AJP - Gastrointestinal and Liver Physiology, Vol 260, Issue 4 577-G585, Copyright © 1991 by American Physiological Society

ARTICLES

Gastrin-releasing peptide is a transmitter mediating porcine gallbladder contraction

B. Schjoldager, S. S. Poulsen, P. Schmidt, D. H. Coy and J. J. Holst
Department of Medical Physiology C, Panum Institute, University of Copenhagen, Denmark.

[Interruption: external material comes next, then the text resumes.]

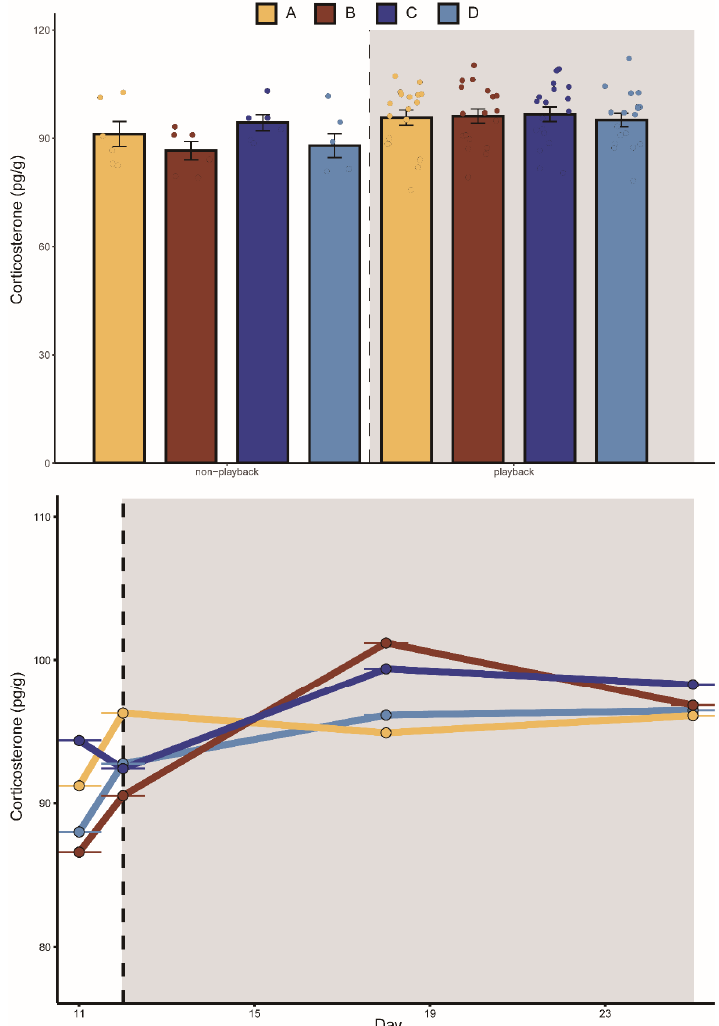
Figure 4. Change in corticosterone concentration of bats in different groups. The playback period is represented by the dark grey box. A represents the noisy-calls playback group, B represents the tonal-calls playback group, C represents the white-noise playback group, and D represents the control group. The bar chart shows the results of the Kruskal–Wallis test, and the data are presented as mean ± standard error of the mean.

We studied the role of gastrin-releasing peptide (GRP) for porcine gallbladder motility. Immunohistochemistry visualized nerve fibers containing GRP-like immunoreactivity in muscularis. GRP concentration dependently stimulated contractions of muscularis strips (ED50, 2.9 nM). Neuromedin B was less potent (ED50, 0.1 microM), suggesting existence of GRP-preferring receptors. GRP-induced contractions were unaffected by muscarinic antagonism (1 microM atropine), axonal blockade (1 microM tetrodotoxin), cholecystokinin (CCK) receptor antagonism (10 microM MK-329), or substance P desensitization (1 microM), supporting the existence of myogenic GRP receptors. The bombesin (BN) analogue D-Phe6-BN-(6-13)propylamide (PA) stimulated contractions (ED50, 3.3 nM) with low efficacy (29% of that of GRP). D-Phe6-BN-(6-13)PA (1 microM) shifted GRP concentration-response curves one log to the right. D-Phe6-BN-(6-13)PA interacted specifically with GRP receptors; while abolishing responses to GRP (1 nM), responses to substance P (0.1 microM) and CCK-8 (1 nM) were unchanged. Electrical stimulation (10 Hz, 0.5 ms, 10 V) caused a rapid onset-slow offset, tetrodotoxin-sensitive excitation. Atropine reduced the amplitude to 58% and caused a delayed, slow onset-slow decline response. D-Phe6-BN-(6-13)PA reduced the amplitude to 59% and caused a very rapid onset-rapid decline response. Atropine plus D-Phe6-BN-(6-13)PA abolished responses to nerve stimulation. Nerve stimulation caused significant release of GRP-like immunoreactivity. Thus two neural inputs were defined: a cholinergic rapid onset-rapid offset excitation and a delayed, slow onset-slow offset excitation caused by release and subsequent binding of GRP to GRP-preferring receptors.